BROOKSVILLE — Hernando County school officials on Tuesday gave tentative approval to a $279 million budget that touts increased savings and zero cuts to student services.
Kendra Sittig, budget director for the school district, said it's the 2018/19 budget is the most solid she has presented to the School Board since she took the job three years ago. Rather than suggestions for cuts, she brought officials a 10 percent reserve balance — nearly double that of this year's budget.
"It's good to be able to say we gave a fund balance that is healthy when we know that other school districts are struggling," she said. "It's good to give the board the opportunity to look at the needs and make decisions without having to worry about what to cut."
The proposed overall tax rate is 6.340 mills, down from this year's 6.619 mills. It is a combination of three rates: one set by the state, one set by the School Board and another for capital construction.
The state's rate decreased by .279 mills, but an overall increase in property values means the district will collect 2.12 percent more in local tax revenue, or about $1.2 million more in total, according to budget documents provided by the district.
A mill is equal to $1 in tax for every $1,000 of assessed property value, meaning a resident would pay $20.93 less than this year on a house valued at $100,000 with a $25,000 homestead exemption, given that the property value stayed the same.
Up from 6 percent last year, the budget projects a 10 percent reserve totalling about $17 million. The School Board can use those funds however members see fit, Sittig said, but are bound by board policy to keep the balance at 5 percent.
Likely, Sittig said, the money will go toward school safety measures recently required by the state. Those include capital projects to harden schools against threats, as mandated by the Marjory Stoneman Douglas High School Public Safety Act, which became law in March.
School Board member Susan Duval said she is "comfortable" with the budget and knows staff has worked hard to get the district's finances in check.
"I know they've taken a great deal of time with this and reviewed our spending many times to pull us out of the real financial problem we were in," she said. "The proposed budget is very fair."
The general fund, most of which covers school operations and salaries, is set at $190 million, up from $179 million this year. About $42 million is allocated for capital projects and $17 million is tied to debt service. The budget increases total spending by $13.4 million from this year.
Regular, state-mandated pay raises for teachers are included, Sittig said, but anything on top of that will be considered by the board once the budget is adopted in September.

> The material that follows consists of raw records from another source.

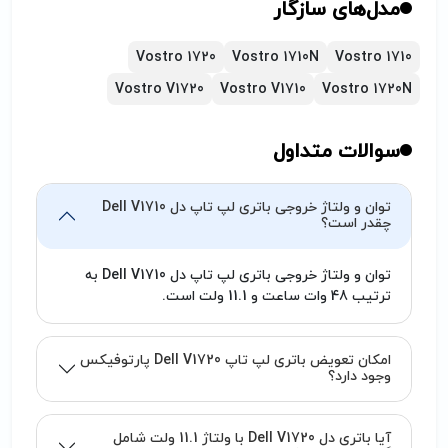
تاپ در حال استفاده و یا شارژ شدن از دستگاه خارج
مدل‌های سازگار
نفرمائید/ حداکثر بعد از گذشت 2 سال، نسبت به
تعویض باتری نوت بوک خود اقدام نمائید.
Vostro 1720
Vostro 1710N
Vostro 1710
هنگامی که باتری جدید تهیه می‌کنید، اگر باتری
Vostro V1720
Vostro V1710
Vostro 1720N
توانایی شارژ شدن نداشت، ممکن است مشکل از
شارژر یا لپ تاپ باشد، که باید در این مورد به
متخصص مربوطه مراجعه فرمایید. (تیم پارتوفیکس
سوالات متداول
آماده خدمت‌رسانی به شما کاربران گرامی می‌باشد.)
توان و ولتاژ خروجی باتری لپ تاپ دل Dell V1710
چقدر است؟
توان و ولتاژ خروجی باتری لپ تاپ دل Dell V1710 به
ترتیب 48 وات ساعت و 11.1 ولت است.
امکان تعویض باتری لپ تاپ Dell V1720 پارتوفیکس
وجود دارد؟
آیا باتری دل Dell V1720 با ولتاژ 11.1 ولت شامل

The budget includes a $2.5 million allocation for school resource officers and a $653,000 Schools of Hope grant, which will go toward community programs at Moton Elementary School.

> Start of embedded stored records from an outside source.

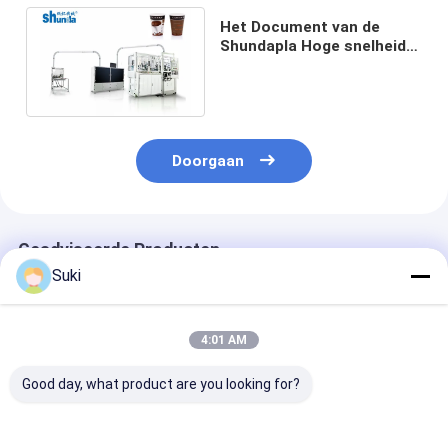
Het Document van de
Shundapla Hoge snelheid
Kopmachines met Hete
Luchtsysteem
Doorgaan
Geadviseerde Producten
Suki
4:01 AM
Good day, what product are you looking for?
2026 Intelligente
160 stuks/min Servo
Single / Doubl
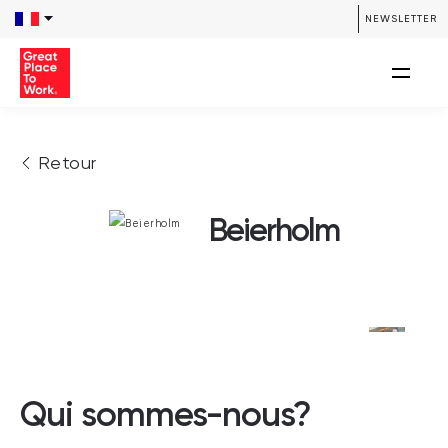
NEWSLETTER
Retour
Beierholm
Qui sommes-nous?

To the delight of School Board Chairman Mark Johnson, who last year suggested adding funds to replace aging school buses, more than a half-million dollars more will go to the transportation department.

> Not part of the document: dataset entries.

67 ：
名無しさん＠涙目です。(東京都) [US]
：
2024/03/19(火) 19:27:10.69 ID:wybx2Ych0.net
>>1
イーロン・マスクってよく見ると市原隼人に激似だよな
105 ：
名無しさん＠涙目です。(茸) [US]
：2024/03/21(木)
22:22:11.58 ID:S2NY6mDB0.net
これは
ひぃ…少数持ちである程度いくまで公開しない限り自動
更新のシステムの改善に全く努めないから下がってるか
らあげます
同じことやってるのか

He said the "cushion" provided by the substantial reserve balance gives him hope the board will be able to revive other projects and programs — both big and small — that were cut when the budget was tighter.
"Four years ago, we were in such a dire situation that we had to cut and cut and cut," Johnson said. "Now we're to the point where we can start to restore some of the things we did."
The final hearing on the proposed budget will be on Sept. 11 at 5 p.m. at the school district office, 919 N Broad St.